This 2020 release is one which has been sought after by fans for many years, as it was originally recorded between June 1974 and January 1975. ‘Homegrown’ was intended to come out in 1975 before Young cancelled the release and has remained unreleased until now. It has achieved legendary status among Neil Young fans, as it was described as the unheard bridge between ‘Harvest’ and ‘Comes A Time’. As with ‘Hitchhiker’ here is a release from the vaults, but yet again this is one which more than stands on its own musical merits. Perhaps it is best to let Young explain himself.

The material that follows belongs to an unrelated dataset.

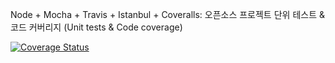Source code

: Node + Mocha + Travis + Istanbul + Coveralls: 오픈소스 프로젝트 단위 테스트 & 코드 커버리지 (Unit tests & Code coverage)


[![Coverage Status](https://coveralls.io/repos/github/paldal-valley/api/badge.svg?branch=master)](https://coveralls.io/github/paldal-valley/api?branch=master)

“I apologize. This album ‘Homegrown’ should have been there for you a couple of years after ‘Harvest’. It’s the sad side of a love affair. The damage done. The heartache. I just couldn’t listen to it. I wanted to move on. So I kept it to myself, hidden away in the vault, on the shelf, in the back of my mind….but I should have shared it. It’s actually beautiful. That’s why I made it in the first place. Sometimes life hurts. You know what I mean. This is the one that got away. Levon Helm is drumming on some tracks, Karl T Himmel on others, Emmylou Harris singing on one, Robbie Robertson plays on one. ‘Homegrown’ contains a narration, several acoustic solo songs never even published or heard until this release and some great songs played with a band of my friends, including Ben Keith – steel and slide – Tim Drummond – bass and Stan Szelest – piano. Anyway, it’s coming your way in 2020, the first release from our archive in this new decade. Come with us into 2020 as we bring you the past.”
The album is made up of twelve Neil Young songs, of which seven are previously unreleased, with the other five all appearing in different mixes on later albums. There have been various theories given over the years as to why the album was pulled, but his comments above give credence to the one where he was dealing with his breakup with actress Carrie Snodgress, the mother of his child Zeke, and the songs were just way too personal. That this album was pulled by an artist arguably at the height of his commercial prowess is quite a statement, but for whatever reason it was never due to the lack of musical quality. Just listen to the title cut which has filthy joined guitars over the top of a rhythm section who are tied together, the very epitome of Crazy Horse, and then compare that with the acoustic brevity of “Kansas” which is sheer beauty, polished and refined.
Everyone knows Young’s archive is huge, and one can only wonder what we will be treated to next.